Ancak cenin henüz anne rahmindeyken doğmamışsa, failin eylemi çocuk düşürme (TCK m.99) veya çocuk düşürtme (TCK m.100) suçlarını oluşturur. Burada cezalandırılan fiil, cenine doğrudan zarar vermek değil, annenin rızasıyla veya rızası olmadan hamileliğin sona erdirilmesidir.
2.2. Yargıtay Uygulaması
Yargıtay Ceza Genel Kurulu’nun yerleşik içtihatlarında, mağdurun yaşam fonksiyonlarının devam edip etmediği, suçun niteliğini belirlemede temel ölçüt olarak kabul edilmektedir.
-
Yargıtay CGK, 2015/45 E., 2016/72 K. kararında; “yaşamı sona eren kişiye yönelik darp fiilinin kasten yaralama değil, cesede saygısızlık kapsamında değerlendirilmesi gerektiğini” vurgulamıştır.
-
Yargıtay 1. CD, 2020/1125 E., 2021/473 K. kararında ise, “hamile kadına yönelik şiddet sonucu ceninin düşmesi hâlinde failin TCK m.87/4 kapsamında cezalandırılacağı” belirtilmiştir.
2.3. Fail-Mağdur İlişkisi ve Akrabalık Durumu
Bazı durumlarda fail ile mağdur arasında özel bir ilişki bulunabilir. Örneğin failin eşi, kardeşi veya üstsoyu (anne, baba) olması, TCK m.86/3’te nitelikli hal olarak düzenlenmiştir. Bu hallerde ceza, yarı oranında artırılır.

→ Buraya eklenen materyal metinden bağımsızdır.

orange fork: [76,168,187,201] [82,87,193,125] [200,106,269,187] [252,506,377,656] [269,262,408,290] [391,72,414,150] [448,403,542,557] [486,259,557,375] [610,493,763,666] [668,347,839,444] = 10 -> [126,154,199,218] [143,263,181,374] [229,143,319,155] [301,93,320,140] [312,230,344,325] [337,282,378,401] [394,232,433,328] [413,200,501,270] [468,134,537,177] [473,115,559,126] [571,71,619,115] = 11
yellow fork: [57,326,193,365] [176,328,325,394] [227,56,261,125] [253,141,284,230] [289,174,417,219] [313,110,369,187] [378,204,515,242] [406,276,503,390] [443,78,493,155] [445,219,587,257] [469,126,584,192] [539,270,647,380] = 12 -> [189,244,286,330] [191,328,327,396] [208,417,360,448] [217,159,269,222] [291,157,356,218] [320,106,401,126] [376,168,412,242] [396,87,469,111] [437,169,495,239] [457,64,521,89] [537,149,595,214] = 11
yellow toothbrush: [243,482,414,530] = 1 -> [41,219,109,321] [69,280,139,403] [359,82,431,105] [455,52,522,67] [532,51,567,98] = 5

Kanun koyucu, aile içi şiddet ve hısımlık bağlarını dikkate alarak bu tür fiillerin toplumsal tehlikesini daha yüksek görmüş ve cezayı ağırlaştırmıştır.

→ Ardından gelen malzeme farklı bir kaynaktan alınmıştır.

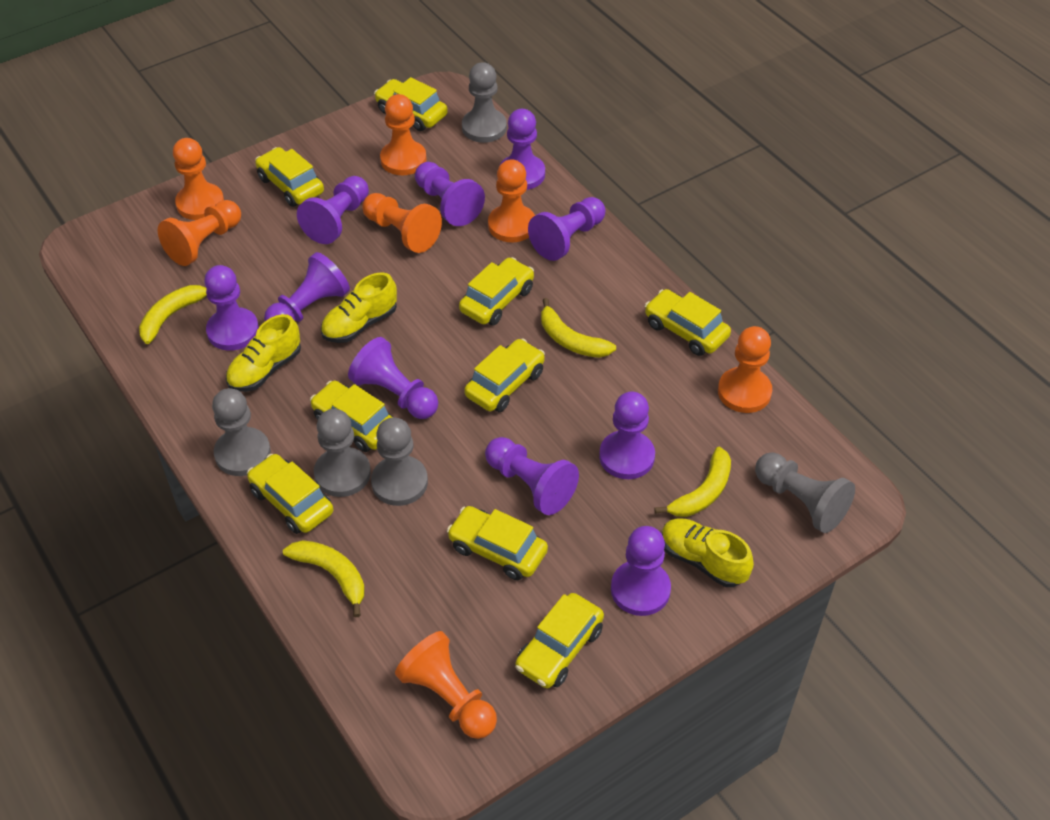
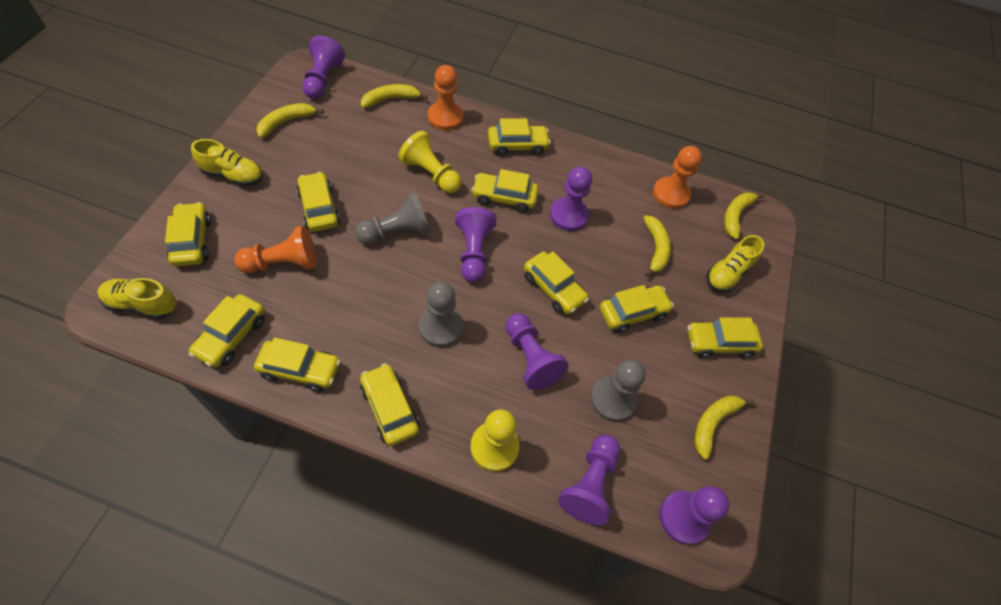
grey pawn: [212,388,271,476] [314,409,371,497] [371,417,428,506] [462,62,507,143] [755,452,855,533] = 5 -> [355,193,430,245] [419,282,463,347] [590,359,646,422] = 3
orange pawn: [158,200,241,266] [173,138,224,220] [362,193,442,253] [380,94,427,175] [395,631,497,739] [488,159,535,242] [718,326,772,413] = 7 -> [234,226,317,273] [428,65,463,131] [653,146,702,209] = 3
purple pawn: [204,265,259,351] [264,252,350,322] [297,176,369,244] [348,337,438,419] [415,162,485,226] [485,437,579,515] [500,109,545,190] [528,197,605,261] [599,391,655,479] [611,526,671,616] = 10 -> [302,36,345,99] [455,207,496,283] [505,313,569,390] [550,167,592,231] [558,434,620,525] [659,486,729,545] = 6
yellow banana: [139,285,207,344] [283,540,365,618] [541,298,616,358] [654,447,731,517] = 4 -> [256,103,324,138] [361,84,428,108] [644,215,671,277] [694,395,755,460] [724,192,765,240] = 5
yellow car: [247,454,333,534] [255,147,324,207] [310,381,394,452] [374,77,448,131] [447,506,548,580] [459,257,534,326] [464,339,545,412] [515,593,604,688] [645,289,731,356] = 9 -> [165,202,211,266] [189,294,265,368] [254,337,341,392] [296,172,340,232] [360,363,420,446] [471,169,539,213] [488,118,551,156] [524,251,589,314] [600,285,674,333] [687,317,763,358] = 10
yellow pawn: none = 0 -> [398,131,462,193] [470,409,520,472] = 2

Sonuç olarak, TCK m.86 kapsamında mağdurun yaşayan bir insan olması suçun temel şartıdır. Cenin üzerindeki eylemler farklı maddelerle düzenlenmiş olup, ceza hukuku sisteminde koruma doğum anından itibaren başlar. Failin statüsü önemli değildir; ancak mağdurun niteliği, suçun vasfını doğrudan etkiler.
3. Fiil Unsuru
Suçun faili herkes olabilir. Ancak mağdurun canlı bir insan olması gerekir. Ölüm gerçekleşmişse bu suç değil, kasten öldürme (TCK m.81) veya taksirle öldürme (TCK m.85) gündeme gelir.
Cenin, yani doğmamış çocuk, bu suçun mağduru olamaz; annenin karnına yapılan saldırı “çocuk düşürme” veya “çocuk düşürtme” kapsamında değerlendirilir.
4. Manevi Unsur (Kastın Varlığı)
Kasten yaralama suçu, yalnızca kastla işlenebilen bir suçtur. Fail, eyleminin mağdurun vücut bütünlüğüne zarar vereceğini öngörür ve bu sonucu bilerek istemelidir. Türk Ceza Kanunu’nda (TCK m.21) kastın tanımı genel hükümler kısmında yapılmış olup, failin suçun kanuni tanımındaki unsurları bilerek ve isteyerek gerçekleştirmesi yeterlidir. Burada özel kast aranmaz; genel kastın varlığı suçun manevi unsurunu oluşturur.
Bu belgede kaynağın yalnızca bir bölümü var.